Set exercise 1:
Answer these questions using the Mathematica thread on simplifying an Integrate result.
(a) What name does the question give to the Gaussian-type orbital expression?
(b) According to Answer 1, what can easily deal with the conditional expression?
(c) What does Answer 2 say is often very tricky?
Set exercise 2: Retype the part of the Mathematica thread from "This is true, as" up to and including "should also cancel.".

Excerpted passage:
====

Simplify Integrate results

Question

I wish to simplify the overlap of two gaussian-type orbitals,

primGauOrb = ((2 α)/π)^(3/4)E^(-α (x^2 + y^2 + z^2));

And then integrate it,

Assuming[Element[{xA, yA, zA, xB, yB, zB}, Reals] && α > 0 && β > 0, 
 Integrate[(primGauOrb /. {x -> x - xB, y -> y - yB, 
   z -> z - zB, α -> β})*(primGauOrb /. {x -> x - xA, y -> y - yA, z -> z - zA}), 
   {x, -Infinity, Infinity}, {y, -Infinity, Infinity}, {z, -Infinity, Infinity}]] /. 
{xA^2 - 2*xA*xB + xB^2 + yA^2 - 2*yA*yB + yB^2 + zA^2 - 2*zA*zB + zB^2 -> Norm[RA - RB]^2}

Gives me the result,

ConditionalExpression[(1/Sqrt[((α+β)^3)])2 Sqrt[2] E^(-((α β Norm[RA-RB]^2)/(α+β))) (α β)^(3/4) Sqrt[-((α+β)/(xA^2 α^2+yA^2 α^2+zA^2 α^2+2 xA xB α β+2 yA yB α β+2 zA zB α β+xB^2 β^2+yB^2 β^2+zB^2 β^2))] Sqrt[-((xA^2 α^2+yA^2 α^2+zA^2 α^2+2 xA xB α β+2 yA yB α β+2 zA zB α β+xB^2 β^2+yB^2 β^2+zB^2 β^2)/(α+β))],(α+β) (xA^2 α^2+yA^2 α^2+zA^2 α^2+2 xA xB α β+2 yA yB α β+2 zA zB α β+xB^2 β^2+yB^2 β^2+zB^2 β^2)<0]

This is true, as the right answer is $\frac{2 \sqrt{2} (\alpha \beta )^{3/4} e^{-\frac{\alpha \beta \left\| \text{RA}-\text{RB}\right\| ^2}{\alpha +\beta }}}{\sqrt{(\alpha +\beta )^3}}$, but the condition may always be false.

That is, although $x<0$, $\sqrt{\frac{1}{x}}\sqrt{x}$ part should also cancel.

Answer 1

you can add a rule to simplify it

the FullSimplify@@expr can easily deal with the conditional expression.

formula=FullSimplify@@ConditionalExpression[(1/Sqrt[((α+β)^3)])2 Sqrt[2] E^(-((α β Norm[RA-RB]^2)/(α+β))) (α β)^(3/4) Sqrt[-((α+β)/(xA^2 α^2+yA^2 α^2+zA^2 α^2+2 xA xB α β+2 yA yB α β+2 zA zB α β+xB^2 β^2+yB^2 β^2+zB^2 β^2))] Sqrt[-((xA^2 α^2+yA^2 α^2+zA^2 α^2+2 xA xB α β+2 yA yB α β+2 zA zB α β+xB^2 β^2+yB^2 β^2+zB^2 β^2)/(α+β))],(α+β) (xA^2 α^2+yA^2 α^2+zA^2 α^2+2 xA xB α β+2 yA yB α β+2 zA zB α β+xB^2 β^2+yB^2 β^2+zB^2 β^2)<0];
((formula//Numerator)/.Sqrt[x_]*Sqrt[y_]:>Sqrt[x y]//FullSimplify)/(formula//Denominator)

Answer 2

It is ofter very tricky to make Mathematica simplify a result in a way you desire.

====

Raw records:
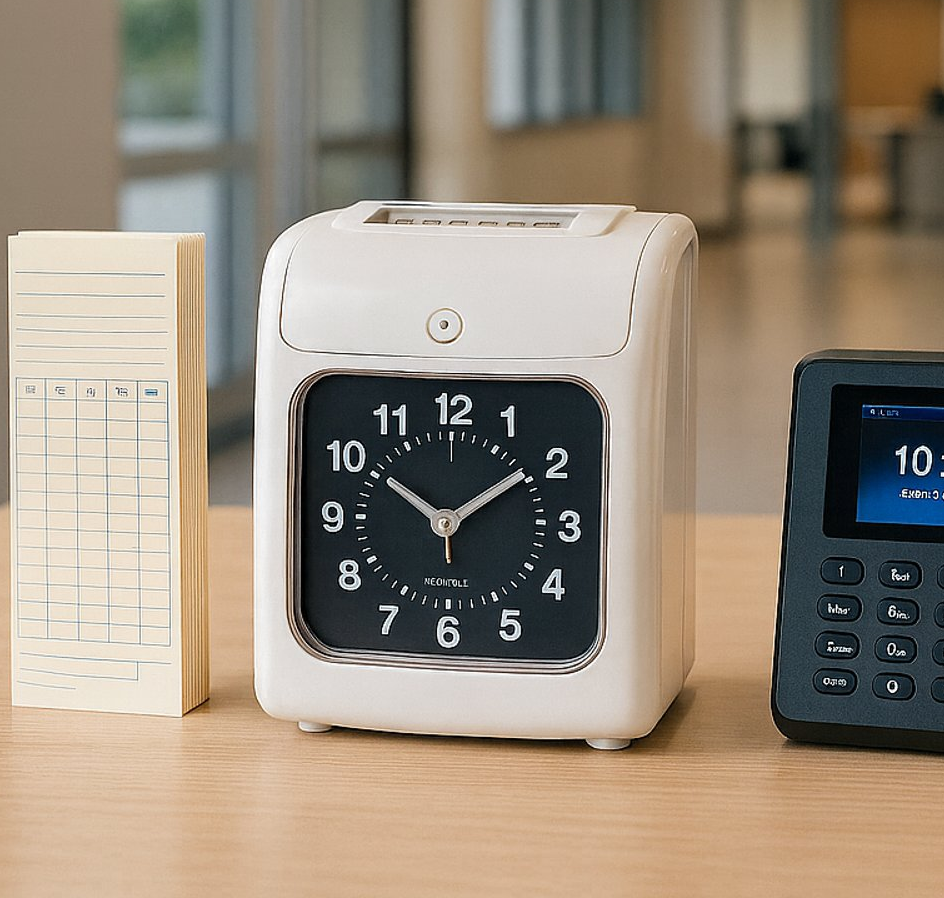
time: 1:50
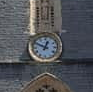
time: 12:49
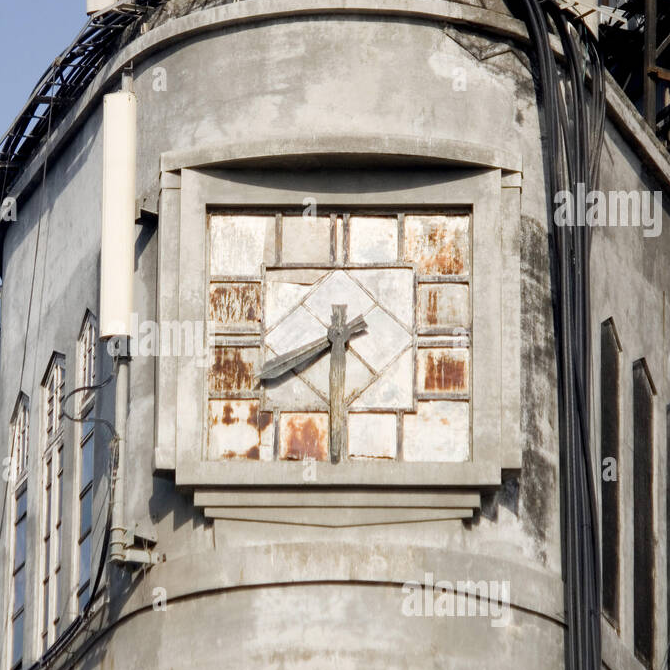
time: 7:40
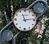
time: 11:13
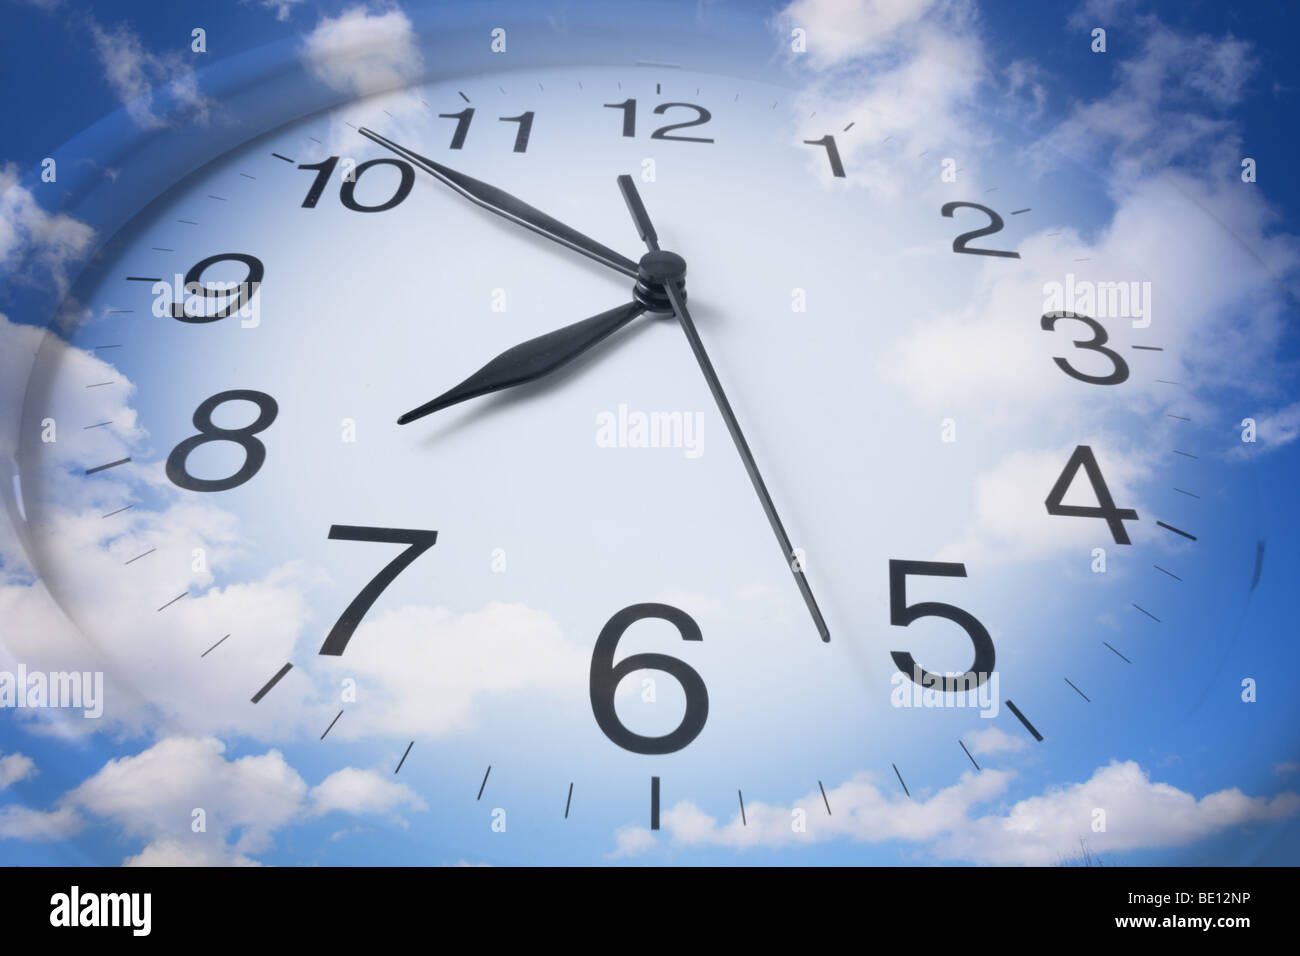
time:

====

Task answer 1:
(a) primGauOrb
(b) FullSimplify@@expr
(c) Making Mathematica simplify a result in a way you desire

Task answer 2:
This is true, as the right answer is $\frac{2 \sqrt{2} (\alpha \beta )^{3/4} e^{-\frac{\alpha \beta \left\| \text{RA}-\text{RB}\right\| ^2}{\alpha +\beta }}}{\sqrt{(\alpha +\beta )^3}}$, but the condition may always be false.

That is, although $x<0$, $\sqrt{\frac{1}{x}}\sqrt{x}$ part should also cancel.